News From the Coordinating Council on Juvenile Justice and Delinquency Prevention

Coordinating Council logoThe Coordinating Council on Juvenile Justice and Delinquency Prevention met on September 24, 2010, at the headquarters of the U.S. Department of Justice's Office of Justice Programs. Highlights from the meeting included reports from issue teams assessing federal practice in four priority areas: education and at-risk youth, tribal youth and juvenile justice, juvenile reentry and transition to adulthood, and racial and/or ethnic disparities in the juvenile justice system and related systems.

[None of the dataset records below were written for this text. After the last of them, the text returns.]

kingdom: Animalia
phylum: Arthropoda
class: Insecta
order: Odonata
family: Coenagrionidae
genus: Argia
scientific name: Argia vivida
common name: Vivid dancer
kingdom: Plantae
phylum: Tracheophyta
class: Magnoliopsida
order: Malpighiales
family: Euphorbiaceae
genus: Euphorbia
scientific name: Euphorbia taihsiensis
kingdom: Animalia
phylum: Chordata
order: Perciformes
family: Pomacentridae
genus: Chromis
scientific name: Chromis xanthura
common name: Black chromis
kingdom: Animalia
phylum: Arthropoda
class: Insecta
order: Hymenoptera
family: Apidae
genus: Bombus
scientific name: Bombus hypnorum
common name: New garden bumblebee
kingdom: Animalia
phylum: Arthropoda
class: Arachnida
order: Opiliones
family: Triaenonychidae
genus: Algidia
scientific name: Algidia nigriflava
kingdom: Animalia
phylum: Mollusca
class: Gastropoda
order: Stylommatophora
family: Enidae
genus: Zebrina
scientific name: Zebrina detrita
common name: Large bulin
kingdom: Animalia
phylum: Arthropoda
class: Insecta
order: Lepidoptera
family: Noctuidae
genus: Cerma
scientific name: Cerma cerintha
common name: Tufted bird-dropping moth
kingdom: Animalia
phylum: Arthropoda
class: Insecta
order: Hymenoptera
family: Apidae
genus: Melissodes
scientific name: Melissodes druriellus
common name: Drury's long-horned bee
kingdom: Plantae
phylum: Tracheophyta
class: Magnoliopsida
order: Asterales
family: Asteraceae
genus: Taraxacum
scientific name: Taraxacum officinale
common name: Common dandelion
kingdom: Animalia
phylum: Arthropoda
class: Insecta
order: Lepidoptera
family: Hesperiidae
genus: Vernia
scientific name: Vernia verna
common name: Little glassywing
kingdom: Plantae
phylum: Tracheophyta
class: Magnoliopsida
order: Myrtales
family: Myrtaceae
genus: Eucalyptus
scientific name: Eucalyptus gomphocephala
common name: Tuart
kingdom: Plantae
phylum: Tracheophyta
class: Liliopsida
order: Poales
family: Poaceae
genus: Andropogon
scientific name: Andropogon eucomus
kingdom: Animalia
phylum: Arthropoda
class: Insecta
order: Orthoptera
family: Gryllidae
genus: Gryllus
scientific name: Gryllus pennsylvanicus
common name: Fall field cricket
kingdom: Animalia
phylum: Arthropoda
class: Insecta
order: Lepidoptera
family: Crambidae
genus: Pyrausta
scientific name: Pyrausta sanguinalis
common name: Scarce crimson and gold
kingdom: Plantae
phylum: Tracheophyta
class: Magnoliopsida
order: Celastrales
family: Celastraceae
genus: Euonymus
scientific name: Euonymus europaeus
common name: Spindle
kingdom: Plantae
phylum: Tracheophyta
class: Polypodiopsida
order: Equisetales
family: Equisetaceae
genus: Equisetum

For more information about the Council meeting, please read the article entitled "Associate Attorney General Perrelli Chairs Coordinating Council Meeting" in this issue.

The Council meets quarterly in Washington, DC. Sessions are open to the public. Visit the Council's Web site to learn more about the Council and read minutes from past meetings.



The Coordinating Council on Juvenile Justice and Delinquency Prevention is an independent body within the executive branch of the federal government operated under the Federal Advisory Committee Act. The Council's primary functions are to coordinate federal juvenile delinquency prevention programs, federal programs and activities that detain or care for unaccompanied juveniles, and federal programs relating to missing and exploited children.

The Council is made up of 22 members—13 ex officio and affiliate members and nine practitioners. The ex officio members are: the Attorney General; the Administrator of the Office of Juvenile Justice and Delinquency Prevention; the Secretaries of the U.S. Departments of Education, Health and Human Services (HHS), Housing and Urban Development, and Labor; the Assistant Secretary of Immigration and Customs Enforcement in the U.S. Department of Homeland Security; the Director of the Office of National Drug Control Policy; and the Chief Executive Officer of the Corporation for National and Community Service. Affiliate members are the Secretaries of the U.S. Departments of Agriculture, Defense, and the Interior, and the Administrator of the Substance Abuse and Mental Health Services Administration of HHS. The nine juvenile justice practitioner members are appointed by the Speaker of the House of Representatives, the Senate Majority Leader, and the President of the United States.